◆ **What this task involves**
Which lines in the data below contain the word "pattern"? Pull each of them out.

[Collected data]
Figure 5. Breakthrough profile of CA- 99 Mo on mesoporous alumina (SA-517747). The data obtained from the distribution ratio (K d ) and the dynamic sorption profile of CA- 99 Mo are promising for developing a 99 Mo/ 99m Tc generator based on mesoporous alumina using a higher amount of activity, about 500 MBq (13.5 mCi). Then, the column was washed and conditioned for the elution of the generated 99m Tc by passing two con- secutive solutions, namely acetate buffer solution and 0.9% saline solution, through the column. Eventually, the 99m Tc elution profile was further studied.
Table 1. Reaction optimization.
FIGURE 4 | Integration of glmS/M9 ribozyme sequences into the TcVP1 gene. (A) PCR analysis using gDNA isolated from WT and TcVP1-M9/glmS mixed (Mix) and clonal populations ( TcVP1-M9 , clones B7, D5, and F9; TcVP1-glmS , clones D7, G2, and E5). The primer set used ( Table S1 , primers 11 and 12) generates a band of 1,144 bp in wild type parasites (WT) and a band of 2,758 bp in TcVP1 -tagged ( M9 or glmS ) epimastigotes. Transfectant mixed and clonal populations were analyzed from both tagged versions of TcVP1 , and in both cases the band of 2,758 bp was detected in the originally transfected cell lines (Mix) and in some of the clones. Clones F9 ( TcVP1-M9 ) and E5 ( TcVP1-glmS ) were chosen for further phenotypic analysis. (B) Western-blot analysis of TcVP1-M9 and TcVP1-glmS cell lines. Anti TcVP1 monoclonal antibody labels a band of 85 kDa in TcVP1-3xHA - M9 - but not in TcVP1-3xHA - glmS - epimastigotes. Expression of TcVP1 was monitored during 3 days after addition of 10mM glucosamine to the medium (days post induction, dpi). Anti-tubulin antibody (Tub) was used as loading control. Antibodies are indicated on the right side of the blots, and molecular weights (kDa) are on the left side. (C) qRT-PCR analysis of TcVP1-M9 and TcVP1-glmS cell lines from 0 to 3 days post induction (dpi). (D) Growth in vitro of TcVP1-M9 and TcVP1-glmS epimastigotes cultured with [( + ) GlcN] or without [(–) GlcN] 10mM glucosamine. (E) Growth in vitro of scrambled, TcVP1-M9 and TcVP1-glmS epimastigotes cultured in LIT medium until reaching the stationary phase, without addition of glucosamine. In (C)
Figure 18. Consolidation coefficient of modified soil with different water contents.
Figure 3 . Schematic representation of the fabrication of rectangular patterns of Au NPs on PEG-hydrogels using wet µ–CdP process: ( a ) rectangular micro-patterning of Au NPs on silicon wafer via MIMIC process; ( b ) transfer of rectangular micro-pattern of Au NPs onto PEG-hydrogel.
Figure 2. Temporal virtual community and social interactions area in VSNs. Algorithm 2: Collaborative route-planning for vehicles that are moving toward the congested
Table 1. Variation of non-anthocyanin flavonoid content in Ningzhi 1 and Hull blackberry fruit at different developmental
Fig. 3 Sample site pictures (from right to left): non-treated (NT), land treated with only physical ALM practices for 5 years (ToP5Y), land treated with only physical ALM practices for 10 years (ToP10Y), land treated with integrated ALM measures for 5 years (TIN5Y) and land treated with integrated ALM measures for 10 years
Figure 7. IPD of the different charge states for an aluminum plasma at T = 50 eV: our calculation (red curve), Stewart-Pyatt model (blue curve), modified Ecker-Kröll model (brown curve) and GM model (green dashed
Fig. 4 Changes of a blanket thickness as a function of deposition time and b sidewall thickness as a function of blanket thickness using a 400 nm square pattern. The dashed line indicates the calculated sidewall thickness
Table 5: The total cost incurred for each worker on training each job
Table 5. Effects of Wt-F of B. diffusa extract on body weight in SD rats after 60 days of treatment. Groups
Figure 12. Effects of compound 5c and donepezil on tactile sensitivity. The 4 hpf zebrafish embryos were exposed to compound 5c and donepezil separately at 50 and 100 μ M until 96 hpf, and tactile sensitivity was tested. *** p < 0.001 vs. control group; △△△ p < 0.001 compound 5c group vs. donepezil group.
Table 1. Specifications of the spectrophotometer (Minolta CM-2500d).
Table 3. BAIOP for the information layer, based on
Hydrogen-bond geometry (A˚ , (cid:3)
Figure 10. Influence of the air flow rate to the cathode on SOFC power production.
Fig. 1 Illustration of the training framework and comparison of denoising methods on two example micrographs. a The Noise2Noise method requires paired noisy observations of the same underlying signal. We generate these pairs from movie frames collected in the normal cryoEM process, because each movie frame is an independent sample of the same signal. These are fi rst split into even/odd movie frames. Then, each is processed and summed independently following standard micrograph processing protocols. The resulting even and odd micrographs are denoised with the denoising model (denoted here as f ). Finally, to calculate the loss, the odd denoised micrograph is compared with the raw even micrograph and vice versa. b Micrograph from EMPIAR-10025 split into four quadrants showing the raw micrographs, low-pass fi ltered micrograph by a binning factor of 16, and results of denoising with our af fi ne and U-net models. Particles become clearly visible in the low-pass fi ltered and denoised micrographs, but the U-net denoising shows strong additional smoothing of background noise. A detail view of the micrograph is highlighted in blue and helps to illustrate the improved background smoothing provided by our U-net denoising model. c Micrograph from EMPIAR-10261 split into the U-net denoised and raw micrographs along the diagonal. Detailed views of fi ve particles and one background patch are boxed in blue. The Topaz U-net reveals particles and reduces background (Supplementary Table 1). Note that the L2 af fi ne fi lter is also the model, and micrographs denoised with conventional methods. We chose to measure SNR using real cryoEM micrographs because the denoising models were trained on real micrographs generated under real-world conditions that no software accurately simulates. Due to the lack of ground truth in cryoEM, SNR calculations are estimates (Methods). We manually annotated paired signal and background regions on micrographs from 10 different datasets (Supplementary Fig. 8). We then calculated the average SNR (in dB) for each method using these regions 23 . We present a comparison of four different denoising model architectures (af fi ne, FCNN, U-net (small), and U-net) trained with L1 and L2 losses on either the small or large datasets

◆ **Answer for the task**
Figure 3 . Schematic representation of the fabrication of rectangular patterns of Au NPs on PEG-hydrogels using wet µ–CdP process: ( a ) rectangular micro-patterning of Au NPs on silicon wafer via MIMIC process; ( b ) transfer of rectangular micro-pattern of Au NPs onto PEG-hydrogel.
Fig. 4 Changes of a blanket thickness as a function of deposition time and b sidewall thickness as a function of blanket thickness using a 400 nm square pattern. The dashed line indicates the calculated sidewall thickness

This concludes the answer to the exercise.